■ TO DO:
Present the lines from the start of the entries through the line containing "Opskrift til ethvert", both included, as a numbered list, leaving out any blank lines.

* * * * * * * * *

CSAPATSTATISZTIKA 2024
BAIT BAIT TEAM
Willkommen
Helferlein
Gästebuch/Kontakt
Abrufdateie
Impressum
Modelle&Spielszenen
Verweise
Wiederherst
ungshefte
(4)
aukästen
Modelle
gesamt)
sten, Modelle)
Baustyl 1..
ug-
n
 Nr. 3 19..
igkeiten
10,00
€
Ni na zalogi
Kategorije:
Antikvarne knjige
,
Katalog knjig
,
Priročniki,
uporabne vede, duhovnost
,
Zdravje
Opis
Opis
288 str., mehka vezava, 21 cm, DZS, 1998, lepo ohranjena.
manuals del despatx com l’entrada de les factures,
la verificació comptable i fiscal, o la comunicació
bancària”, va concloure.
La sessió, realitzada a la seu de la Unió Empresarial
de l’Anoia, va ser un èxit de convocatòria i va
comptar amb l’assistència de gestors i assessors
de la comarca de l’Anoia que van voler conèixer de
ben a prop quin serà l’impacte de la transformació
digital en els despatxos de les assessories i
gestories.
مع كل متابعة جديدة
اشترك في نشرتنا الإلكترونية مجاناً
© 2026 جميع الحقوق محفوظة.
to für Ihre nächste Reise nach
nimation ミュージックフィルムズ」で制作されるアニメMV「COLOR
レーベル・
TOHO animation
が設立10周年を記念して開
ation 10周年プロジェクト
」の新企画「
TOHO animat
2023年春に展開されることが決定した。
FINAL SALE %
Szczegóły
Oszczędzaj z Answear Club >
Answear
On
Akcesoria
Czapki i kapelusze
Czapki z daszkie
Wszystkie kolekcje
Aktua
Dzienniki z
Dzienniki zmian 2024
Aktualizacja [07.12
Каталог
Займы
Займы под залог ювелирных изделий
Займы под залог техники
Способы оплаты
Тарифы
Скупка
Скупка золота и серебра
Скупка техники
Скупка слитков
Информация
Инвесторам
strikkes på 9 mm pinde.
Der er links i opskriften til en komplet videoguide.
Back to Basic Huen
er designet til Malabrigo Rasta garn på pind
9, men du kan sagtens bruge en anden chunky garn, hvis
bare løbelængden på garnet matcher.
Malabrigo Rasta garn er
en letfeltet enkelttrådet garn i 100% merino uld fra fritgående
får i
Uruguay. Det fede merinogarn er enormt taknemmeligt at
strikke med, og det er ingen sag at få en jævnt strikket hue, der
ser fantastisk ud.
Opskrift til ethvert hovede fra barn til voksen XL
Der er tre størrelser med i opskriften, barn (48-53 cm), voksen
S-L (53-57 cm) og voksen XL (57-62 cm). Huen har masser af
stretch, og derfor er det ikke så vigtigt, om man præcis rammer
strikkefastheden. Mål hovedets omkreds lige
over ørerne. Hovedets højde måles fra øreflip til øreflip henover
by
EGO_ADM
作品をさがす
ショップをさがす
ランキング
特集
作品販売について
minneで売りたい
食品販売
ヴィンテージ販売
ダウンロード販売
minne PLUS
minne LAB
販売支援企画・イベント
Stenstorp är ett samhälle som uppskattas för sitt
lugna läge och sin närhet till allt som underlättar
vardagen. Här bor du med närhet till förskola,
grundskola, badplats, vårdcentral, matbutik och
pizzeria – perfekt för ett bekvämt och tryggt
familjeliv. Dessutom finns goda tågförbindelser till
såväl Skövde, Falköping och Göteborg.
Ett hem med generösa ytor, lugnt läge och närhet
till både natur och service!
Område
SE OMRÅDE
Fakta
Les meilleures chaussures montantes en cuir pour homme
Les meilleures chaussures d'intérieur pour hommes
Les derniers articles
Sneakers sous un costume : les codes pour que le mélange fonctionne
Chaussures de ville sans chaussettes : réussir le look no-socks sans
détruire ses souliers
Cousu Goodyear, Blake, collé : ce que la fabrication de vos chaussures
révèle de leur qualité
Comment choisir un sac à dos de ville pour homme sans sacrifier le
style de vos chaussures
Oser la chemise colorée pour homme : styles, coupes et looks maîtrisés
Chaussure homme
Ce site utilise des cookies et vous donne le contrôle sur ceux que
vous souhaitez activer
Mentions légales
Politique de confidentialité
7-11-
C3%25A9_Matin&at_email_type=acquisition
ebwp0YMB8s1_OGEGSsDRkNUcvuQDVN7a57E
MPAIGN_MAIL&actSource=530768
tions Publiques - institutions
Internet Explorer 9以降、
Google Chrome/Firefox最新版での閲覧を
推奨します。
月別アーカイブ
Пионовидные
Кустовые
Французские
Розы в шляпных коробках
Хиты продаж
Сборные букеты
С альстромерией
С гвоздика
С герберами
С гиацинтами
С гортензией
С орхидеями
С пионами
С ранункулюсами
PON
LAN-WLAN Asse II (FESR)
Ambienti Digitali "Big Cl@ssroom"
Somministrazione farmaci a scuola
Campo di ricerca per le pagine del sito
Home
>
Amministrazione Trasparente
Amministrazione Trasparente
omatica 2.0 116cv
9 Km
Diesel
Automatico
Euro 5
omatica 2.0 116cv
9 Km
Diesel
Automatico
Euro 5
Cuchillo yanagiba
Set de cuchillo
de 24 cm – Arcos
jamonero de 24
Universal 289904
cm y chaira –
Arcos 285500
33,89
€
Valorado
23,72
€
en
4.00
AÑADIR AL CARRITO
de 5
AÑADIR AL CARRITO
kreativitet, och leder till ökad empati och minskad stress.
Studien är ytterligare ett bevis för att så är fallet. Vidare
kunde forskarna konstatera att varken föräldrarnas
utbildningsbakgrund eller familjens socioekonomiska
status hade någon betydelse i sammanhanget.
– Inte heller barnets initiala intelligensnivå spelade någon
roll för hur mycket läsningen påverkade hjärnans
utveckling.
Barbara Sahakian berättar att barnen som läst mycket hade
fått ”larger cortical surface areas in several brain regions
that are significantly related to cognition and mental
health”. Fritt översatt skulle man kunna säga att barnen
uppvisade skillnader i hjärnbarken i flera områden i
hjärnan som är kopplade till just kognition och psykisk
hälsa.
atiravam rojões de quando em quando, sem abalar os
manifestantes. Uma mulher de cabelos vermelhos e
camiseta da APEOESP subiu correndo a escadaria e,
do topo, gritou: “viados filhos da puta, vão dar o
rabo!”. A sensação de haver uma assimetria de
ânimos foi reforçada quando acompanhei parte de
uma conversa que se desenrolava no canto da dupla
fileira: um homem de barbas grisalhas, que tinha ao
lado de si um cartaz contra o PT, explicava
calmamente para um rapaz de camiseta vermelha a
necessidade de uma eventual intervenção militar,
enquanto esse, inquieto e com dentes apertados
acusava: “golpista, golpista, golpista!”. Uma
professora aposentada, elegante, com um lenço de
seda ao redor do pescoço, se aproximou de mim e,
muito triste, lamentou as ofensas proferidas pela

* * * * * * * * *

■ RESPONSE TO THIS TASK:
1. CSAPATSTATISZTIKA 2024
2. BAIT BAIT TEAM
3. Willkommen
4. Helferlein
5. Gästebuch/Kontakt
6. Abrufdateie
7. Impressum
8. Modelle&Spielszenen
9. Verweise
10. Wiederherst
11. ungshefte
12. (4)
13. aukästen
14. Modelle
15. gesamt)
16. sten, Modelle)
17. Baustyl 1..
18. ug-
19. n
20.  Nr. 3 19..
21. igkeiten
22. 10,00
23. €
24. Ni na zalogi
25. Kategorije:
26. Antikvarne knjige
27. ,
28. Katalog knjig
29. ,
30. Priročniki,
31. uporabne vede, duhovnost
32. ,
33. Zdravje
34. Opis
35. Opis
36. 288 str., mehka vezava, 21 cm, DZS, 1998, lepo ohranjena.
37. manuals del despatx com l’entrada de les factures,
38. la verificació comptable i fiscal, o la comunicació
39. bancària”, va concloure.
40. La sessió, realitzada a la seu de la Unió Empresarial
41. de l’Anoia, va ser un èxit de convocatòria i va
42. comptar amb l’assistència de gestors i assessors
43. de la comarca de l’Anoia que van voler conèixer de
44. ben a prop quin serà l’impacte de la transformació
45. digital en els despatxos de les assessories i
46. gestories.
47. مع كل متابعة جديدة
48. اشترك في نشرتنا الإلكترونية مجاناً
49. © 2026 جميع الحقوق محفوظة.
50. to für Ihre nächste Reise nach
51. nimation ミュージックフィルムズ」で制作されるアニメMV「COLOR
52. レーベル・
53. TOHO animation
54. が設立10周年を記念して開
55. ation 10周年プロジェクト
56. 」の新企画「
57. TOHO animat
58. 2023年春に展開されることが決定した。
59. FINAL SALE %
60. Szczegóły
61. Oszczędzaj z Answear Club >
62. Answear
63. On
64. Akcesoria
65. Czapki i kapelusze
66. Czapki z daszkie
67. Wszystkie kolekcje
68. Aktua
69. Dzienniki z
70. Dzienniki zmian 2024
71. Aktualizacja [07.12
72. Каталог
73. Займы
74. Займы под залог ювелирных изделий
75. Займы под залог техники
76. Способы оплаты
77. Тарифы
78. Скупка
79. Скупка золота и серебра
80. Скупка техники
81. Скупка слитков
82. Информация
83. Инвесторам
84. strikkes på 9 mm pinde.
85. Der er links i opskriften til en komplet videoguide.
86. Back to Basic Huen
87. er designet til Malabrigo Rasta garn på pind
88. 9, men du kan sagtens bruge en anden chunky garn, hvis
89. bare løbelængden på garnet matcher.
90. Malabrigo Rasta garn er
91. en letfeltet enkelttrådet garn i 100% merino uld fra fritgående
92. får i
93. Uruguay. Det fede merinogarn er enormt taknemmeligt at
94. strikke med, og det er ingen sag at få en jævnt strikket hue, der
95. ser fantastisk ud.
96. Opskrift til ethvert hovede fra barn til voksen XL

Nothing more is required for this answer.